===== Exercise text

Chicken Wild Rice Stuffing Casserole
This stuffing casserole only calls for 10 simple ingredients. It's like Thanksgiving in a dish!
- 7 cups cubed sourdough bread (see note)
- 8 tablespoons grass-fed butter
- 1 yellow onion, finely chopped
- 2 stalks celery, thinly sliced
- 2 teaspoons dried sage
- 1/2 teaspoon dried rosemary
- 1 1/2 cups homemade chicken broth (see note)
- 2 large eggs
- 4 cups cooked cubed chicken
- 1 1/2 cups cooked wild rice
Preheat oven to 350 degrees F. Place bread cubes on 2 rimmed baking sheets. Bake in preheated oven for 15, stirring once. Remove from oven and place in a large bowl to cool.
Meanwhile, as the bread is toasting, melt the butter in a large skillet over medium heat. Add the onion and celery. Cover and cook until tender, 15 minutes. Add the sage and rosemary and cook for 2 more minutes. Scrape everything in the skillet over the bread cubes in the bowl.
In a small bowl, whisk together the chicken broth and eggs. Pour over the bread mixture and mix until well combined. Add the chicken and wild rice. Season to taste with salt and pepper (I used 2 teaspoons of salt - see note) and stir well to combine.

==========

[Tasks for this exercise]:
a) Answer these questions from the casserole recipe:
(i) How many cups of cubed sourdough bread does it use?
(ii) To what temperature is the oven preheated?
(iii) What is whisked together with the chicken broth in a small bowl?
b) Repeat the stretch of the casserole recipe from "- 7 cups cubed" through "in the bowl." word for word.
The lines that come next have no connection to the casserole recipe.

===== Supplied information

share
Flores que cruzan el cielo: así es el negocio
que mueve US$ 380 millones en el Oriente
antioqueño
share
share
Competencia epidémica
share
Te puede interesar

==========
===== Supplied information

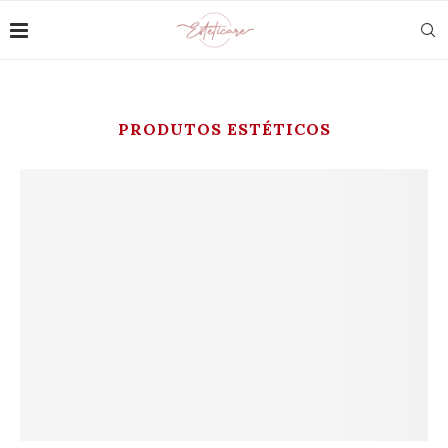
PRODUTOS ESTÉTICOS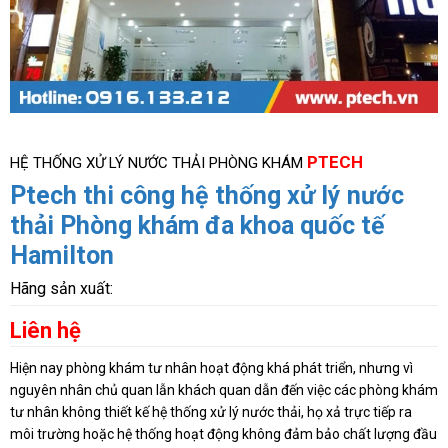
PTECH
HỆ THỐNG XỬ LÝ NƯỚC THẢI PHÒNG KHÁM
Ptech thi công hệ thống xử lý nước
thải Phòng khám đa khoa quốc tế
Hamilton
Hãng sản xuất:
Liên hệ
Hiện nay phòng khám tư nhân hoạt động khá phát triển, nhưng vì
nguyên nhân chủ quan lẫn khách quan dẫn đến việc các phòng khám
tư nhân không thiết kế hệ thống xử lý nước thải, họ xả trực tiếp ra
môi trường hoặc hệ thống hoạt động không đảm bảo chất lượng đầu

==========

[List of answers]:
a)
(i) 7 cups
(ii) 350 degrees F
(iii) The eggs

b)
- 7 cups cubed sourdough bread (see note)
- 8 tablespoons grass-fed butter
- 1 yellow onion, finely chopped
- 2 stalks celery, thinly sliced
- 2 teaspoons dried sage
- 1/2 teaspoon dried rosemary
- 1 1/2 cups homemade chicken broth (see note)
- 2 large eggs
- 4 cups cooked cubed chicken
- 1 1/2 cups cooked wild rice
Preheat oven to 350 degrees F. Place bread cubes on 2 rimmed baking sheets. Bake in preheated oven for 15, stirring once. Remove from oven and place in a large bowl to cool.
Meanwhile, as the bread is toasting, melt the butter in a large skillet over medium heat. Add the onion and celery. Cover and cook until tender, 15 minutes. Add the sage and rosemary and cook for 2 more minutes. Scrape everything in the skillet over the bread cubes in the bowl.